- [Information supplied]
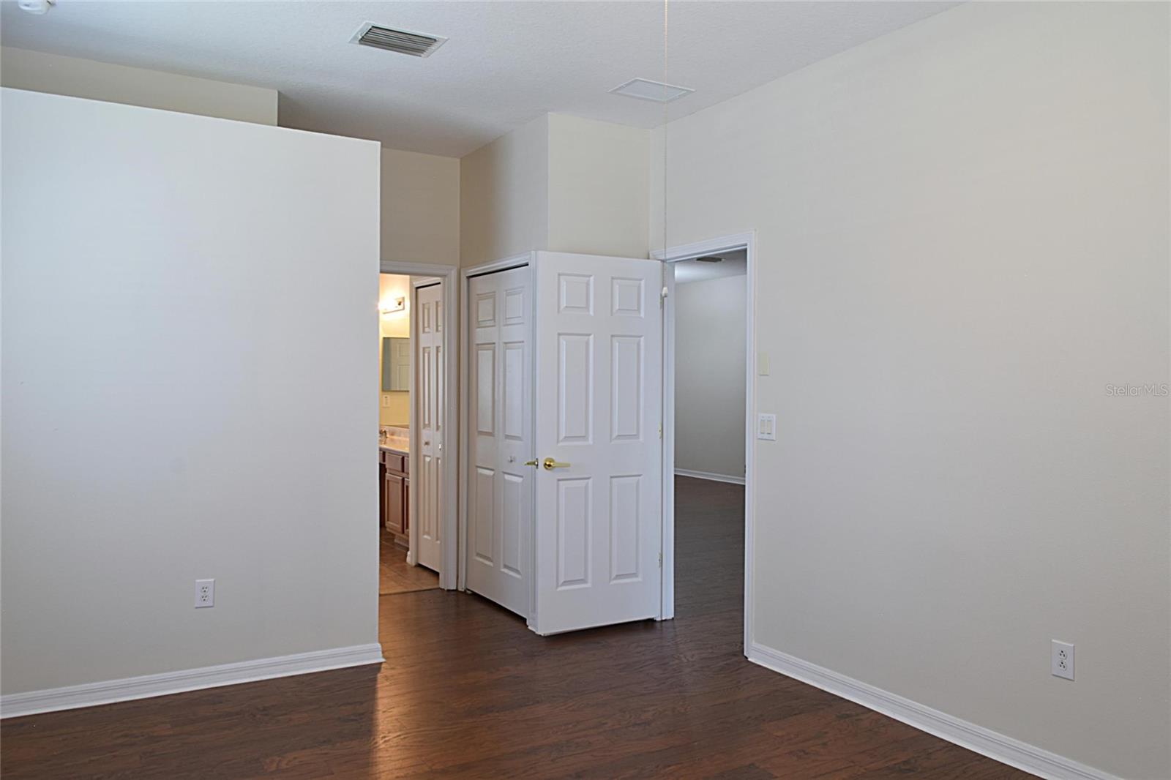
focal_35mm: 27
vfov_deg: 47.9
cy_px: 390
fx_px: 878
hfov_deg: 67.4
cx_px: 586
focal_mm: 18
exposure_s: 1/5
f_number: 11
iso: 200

...

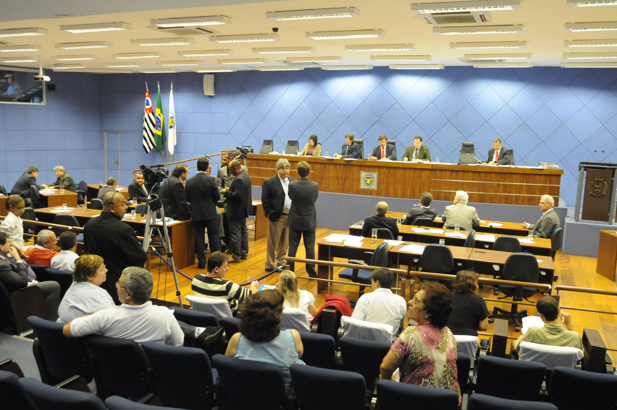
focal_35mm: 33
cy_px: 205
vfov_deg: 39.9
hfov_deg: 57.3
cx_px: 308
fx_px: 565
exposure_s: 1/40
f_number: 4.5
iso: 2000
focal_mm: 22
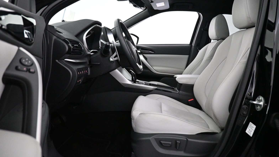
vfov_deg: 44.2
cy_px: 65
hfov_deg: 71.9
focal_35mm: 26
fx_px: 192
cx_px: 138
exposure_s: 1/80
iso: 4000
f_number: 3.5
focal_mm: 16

- [Aim of the task]
Using the data above, copy exactly the lines from the one containing "focal_35mm: 33" to the one containing "focal_mm: 16", inclusive. Exclude the pictures.

- [Written answer]
focal_35mm: 33
cy_px: 205
vfov_deg: 39.9
hfov_deg: 57.3
cx_px: 308
fx_px: 565
exposure_s: 1/40
f_number: 4.5
iso: 2000
focal_mm: 22
vfov_deg: 44.2
cy_px: 65
hfov_deg: 71.9
focal_35mm: 26
fx_px: 192
cx_px: 138
exposure_s: 1/80
iso: 4000
f_number: 3.5
focal_mm: 16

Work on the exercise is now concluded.